_YOUR INSTRUCTIONS_. Copy out the data line for line, from the line containing "ita Federal: novo cronograma da" through the end of the data, both included, and omit the pictures.

=== Begin Enclosure ===

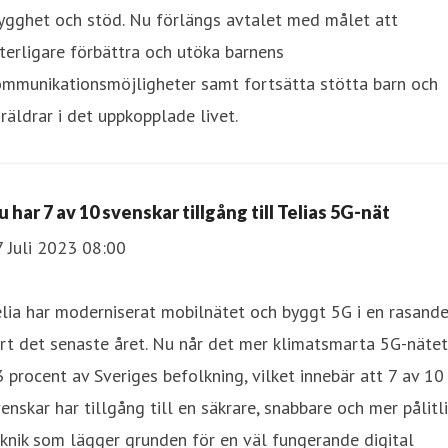
ygghet och stöd. Nu förlängs avtalet med målet att
terligare förbättra och utöka barnens
ommunikationsmöjligheter samt fortsätta stötta barn och
räldrar i det uppkopplade livet.
 har 7 av 10 svenskar tillgång till Telias 5G-nät
 Juli 2023 08:00
lia har moderniserat mobilnätet och byggt 5G i en rasand
rt det senaste året. Nu når det mer klimatsmarta 5G-nätet
 procent av Sveriges befolkning, vilket innebär att 7 av 10
enskar har tillgång till en säkrare, snabbare och mer pålitl
knik som lägger grunden för en väl fungerande digital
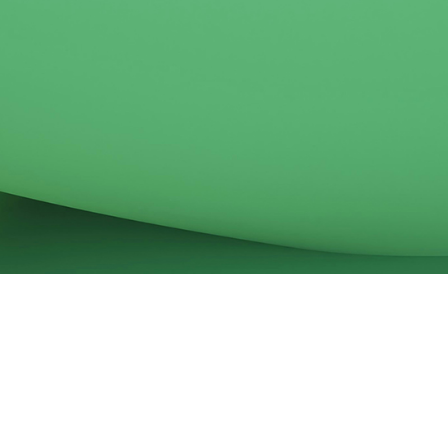
Follow us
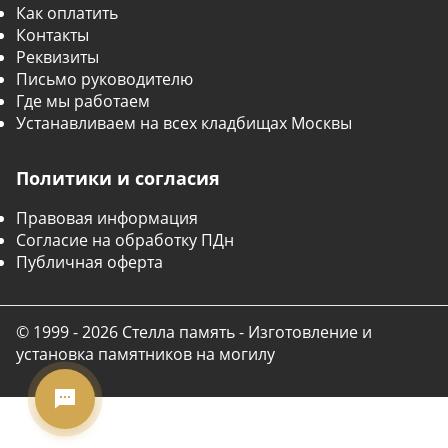
Как оплатить
Контакты
Реквизиты
Письмо руководителю
Где мы работаем
Устанавливаем на всех кладбищах Москвы
Политики и согласия
Правовая информация
Согласие на обработку ПДн
Публичная оферта
© 1999 - 2026 Стелла память - Изготовление и
установка памятников на могилу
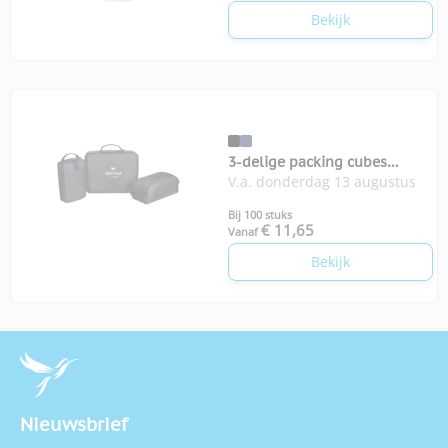
Bekijk
3-delige packing cubes
V.a. donderdag 13 augustus
Renew AWARE™
Bij 100 stuks
€ 11,65
Vanaf
Bekijk
Nieuwsbrief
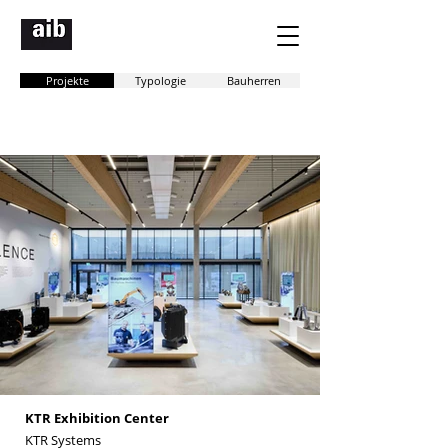
Projekte
Typologie
Bauherren
Projekte
KTR Exhibition Center
KTR Systems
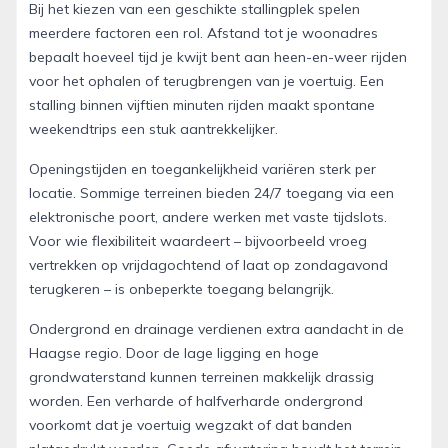
Bij het kiezen van een geschikte stallingplek spelen
meerdere factoren een rol. Afstand tot je woonadres
bepaalt hoeveel tijd je kwijt bent aan heen-en-weer rijden
voor het ophalen of terugbrengen van je voertuig. Een
stalling binnen vijftien minuten rijden maakt spontane
weekendtrips een stuk aantrekkelijker.
Openingstijden en toegankelijkheid variëren sterk per
locatie. Sommige terreinen bieden 24/7 toegang via een
elektronische poort, andere werken met vaste tijdslots.
Voor wie flexibiliteit waardeert – bijvoorbeeld vroeg
vertrekken op vrijdagochtend of laat op zondagavond
terugkeren – is onbeperkte toegang belangrijk.
Ondergrond en drainage verdienen extra aandacht in de
Haagse regio. Door de lage ligging en hoge
grondwaterstand kunnen terreinen makkelijk drassig
worden. Een verharde of halfverharde ondergrond
voorkomt dat je voertuig wegzakt of dat banden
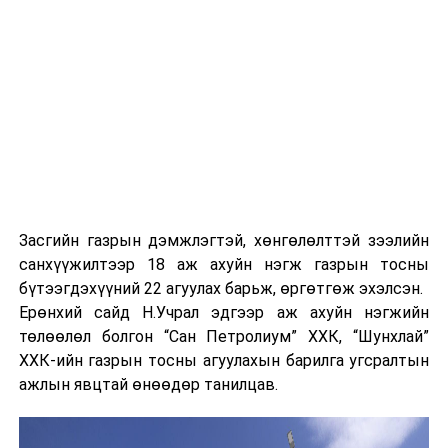
Засгийн газрын дэмжлэгтэй, хөнгөлөлттэй зээлийн
санхүүжилтээр 18 аж ахуйн нэгж газрын тосны
бүтээгдэхүүний 22 агуулах барьж, өргөтгөж эхэлсэн.
Ерөнхий сайд Н.Учрал эдгээр аж ахуйн нэгжийн
төлөөлөл болгон “Сан Петролиум” ХХК, “Шунхлай”
ХХК-ийн газрын тосны агуулахын барилга угсралтын
ажлын явцтай өнөөдөр танилцав.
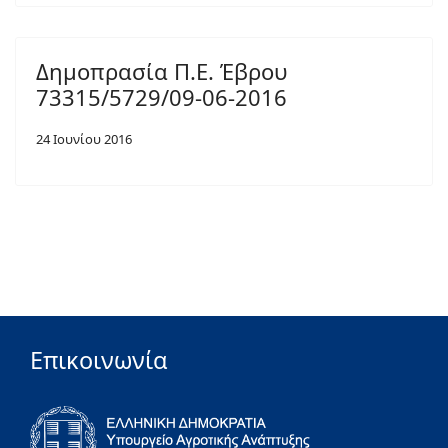
Δημοπρασία Π.Ε. Έβρου
73315/5729/09-06-2016
24 Ιουνίου 2016
Επικοινωνία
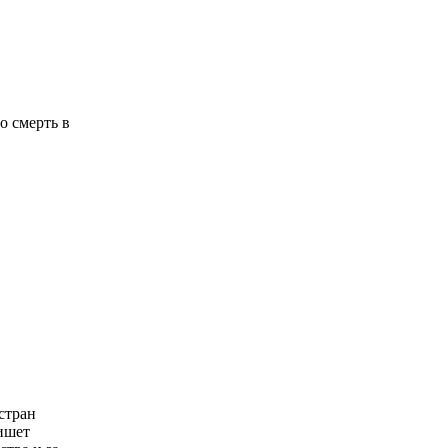
о смерть в
стран
ишет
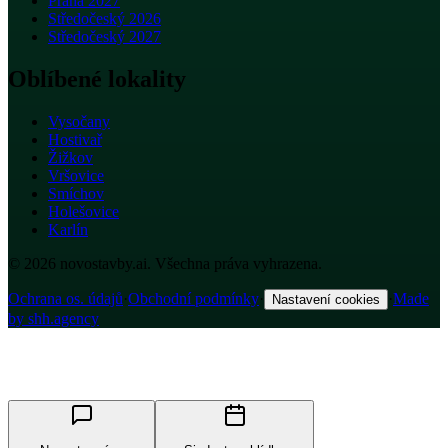
Praha 2027
Středočeský 2026
Středočeský 2027
Oblíbené lokality
Vysočany
Hostivař
Žižkov
Vršovice
Smíchov
Holešovice
Karlín
© 2026 novostavby.ai. Všechna práva vyhrazena.
Ochrana os. údajů
·
Obchodní podmínky
·
·
Made
Nastavení cookies
by shh.agency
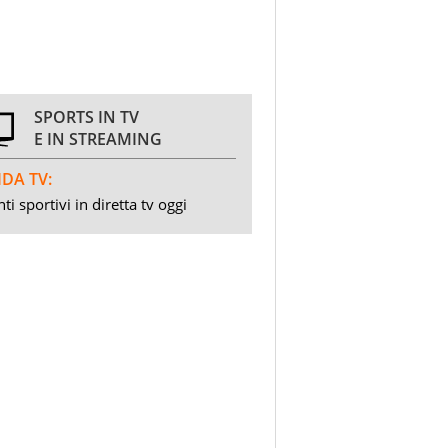
SPORTS IN TV
E IN STREAMING
DA TV:
ti sportivi in diretta tv oggi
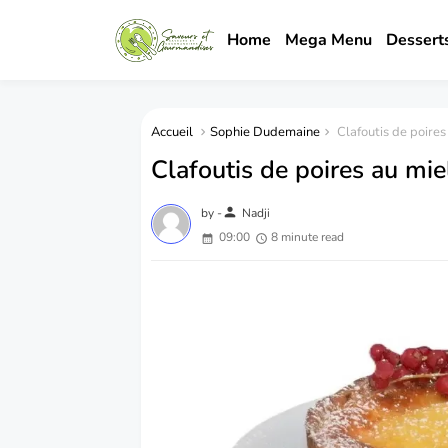
Home
Mega Menu
Dessert
Accueil
Sophie Dudemaine
Clafoutis de poires
Clafoutis de poires au mie
person
by -
Nadji
09:00
8 minute read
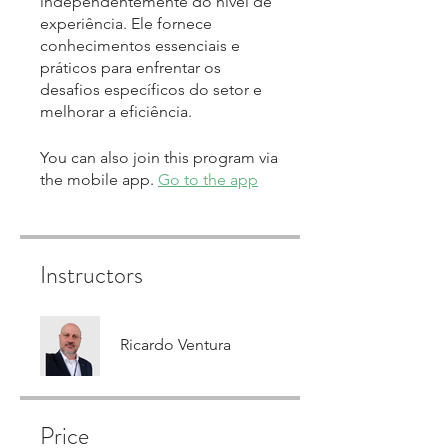
independentemente do nível de
experiência. Ele fornece
conhecimentos essenciais e
práticos para enfrentar os
desafios específicos do setor e
melhorar a eficiência.
You can also join this program via
the mobile app.
Go to the app
Instructors
Ricardo Ventura
Price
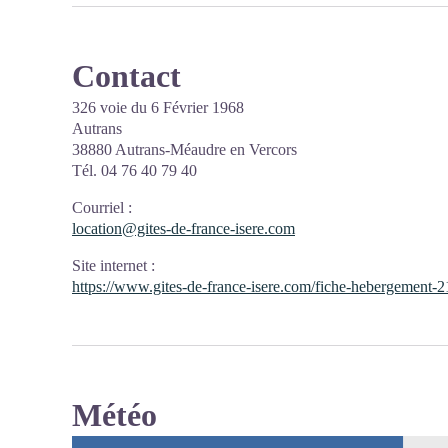
Contact
326 voie du 6 Février 1968
Autrans
38880 Autrans-Méaudre en Vercors
Tél. 04 76 40 79 40
Courriel
:
location@gites-de-france-isere.com
Site internet
:
https://www.gites-de-france-isere.com/fiche-hebergement-
Météo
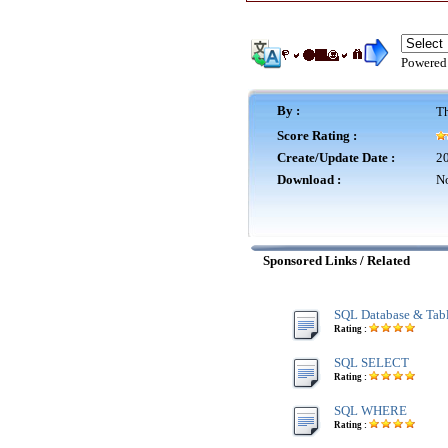
Powered
By :
Th
Score Rating :
Create/Update Date :
20
Download :
No
Sponsored Links / Related
SQL Database & Tab
Rating :
SQL SELECT
Rating :
SQL WHERE
Rating :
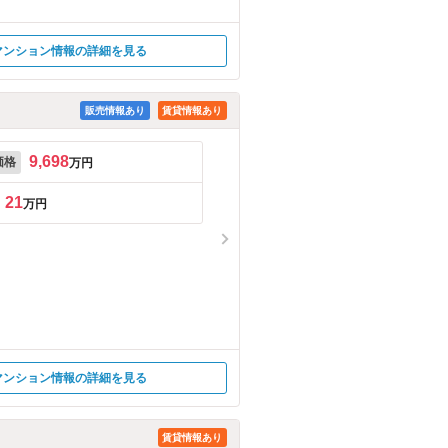
マンション情報の詳細を見る
販売情報あり
賃貸情報あり
9,698
価格
万円
21
万円
マンション情報の詳細を見る
賃貸情報あり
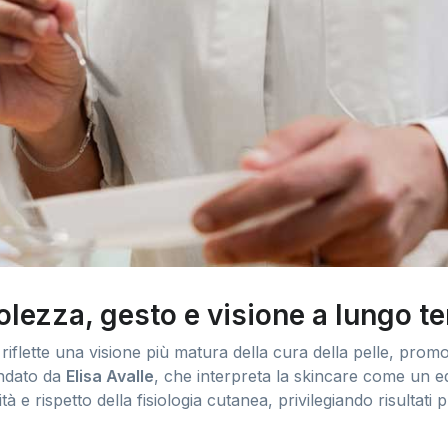
lezza, gesto e visione a lungo t
iflette una visione più matura della cura della pelle, prom
ondato da
Elisa Avalle
, che interpreta la skincare come un eq
tà e rispetto della fisiologia cutanea, privilegiando risultati 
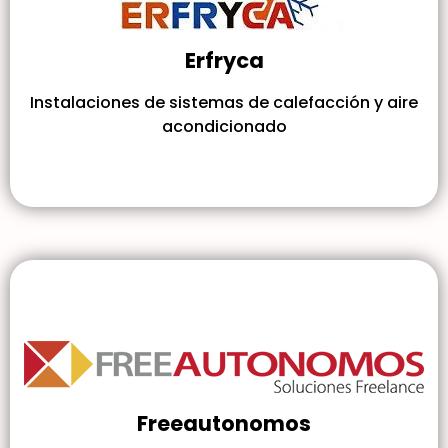
Erfryca
Instalaciones de sistemas de calefacción y aire
acondicionado
Freeautonomos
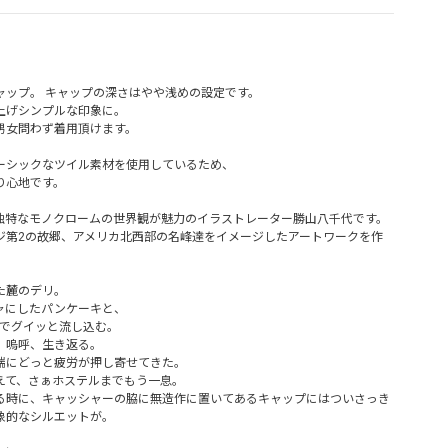
ャップ。 キャップの深さはやや浅めの設定です。
上げシンプルな印象に。
男女問わず着用頂けます。
ーシックなツイル素材を使用しているため、
り心地です。
独特なモノクロームの世界観が魅力のイラストレーター勝山八千代です。
ジ第2の故郷、アメリカ北西部の名峰達をイメージしたアートワークを作
た麓のデリ。
ャにしたパンケーキと、
Aでグイッと流し込む。
。嗚呼、生き返る。
端にどっと疲労が押し寄せてきた。
えて、さぁホステルまでもう一息。
る時に、キャッシャーの脇に無造作に置いてあるキャップにはついさっき
象的なシルエットが。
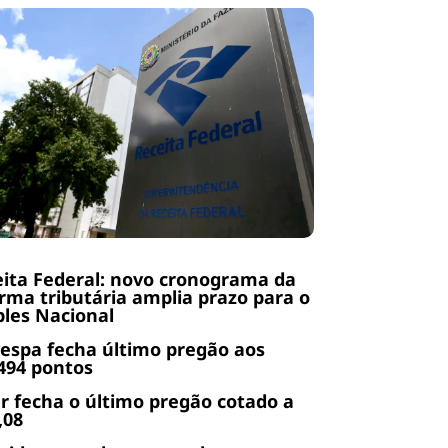
ita Federal: novo cronograma da
rma tributária amplia prazo para o
les Nacional
espa fecha último pregão aos
494 pontos
r fecha o último pregão cotado a
,08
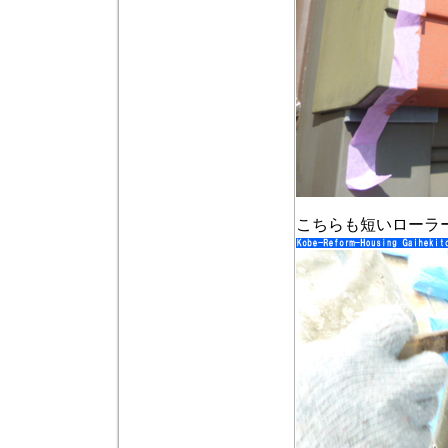
こちらも短いローラ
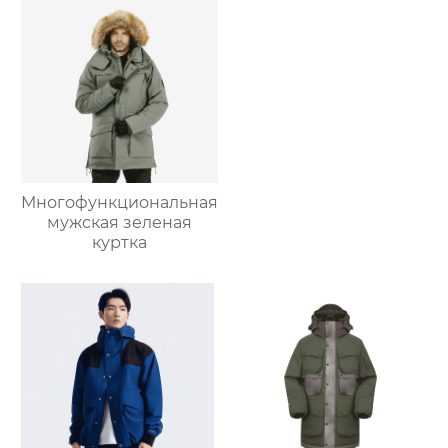
Многофункциональная
мужская зеленая
куртка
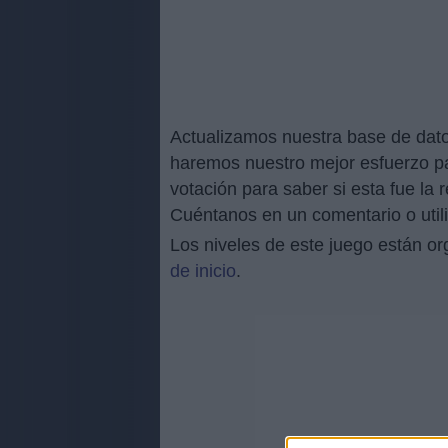
Actualizamos nuestra base de dato
haremos nuestro mejor esfuerzo par
votación para saber si esta fue la 
Cuéntanos en un comentario o utili
Los niveles de este juego están o
de inicio
.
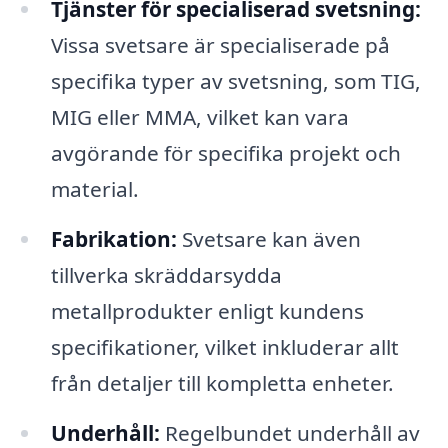
Tjänster för specialiserad svetsning:
Vissa svetsare är specialiserade på
specifika typer av svetsning, som TIG,
MIG eller MMA, vilket kan vara
avgörande för specifika projekt och
material.
Fabrikation:
Svetsare kan även
tillverka skräddarsydda
metallprodukter enligt kundens
specifikationer, vilket inkluderar allt
från detaljer till kompletta enheter.
Underhåll:
Regelbundet underhåll av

=== End Enclosure ===

_EXERCISE SOLUTION_.
ita Federal: novo cronograma da
rma tributária amplia prazo para o
les Nacional
espa fecha último pregão aos
494 pontos
r fecha o último pregão cotado a
,08
こちらも短いローラ
Многофункциональная
мужская зеленая
куртка
Actualizamos nuestra base de dato
haremos nuestro mejor esfuerzo par
votación para saber si esta fue la 
Cuéntanos en un comentario o utili
Los niveles de este juego están o
de inicio
.
Tjänster för specialiserad svetsning:
Vissa svetsare är specialiserade på
specifika typer av svetsning, som TIG,
MIG eller MMA, vilket kan vara
avgörande för specifika projekt och
material.
Fabrikation:
Svetsare kan även
tillverka skräddarsydda
metallprodukter enligt kundens
specifikationer, vilket inkluderar allt
från detaljer till kompletta enheter.
Underhåll:
Regelbundet underhåll av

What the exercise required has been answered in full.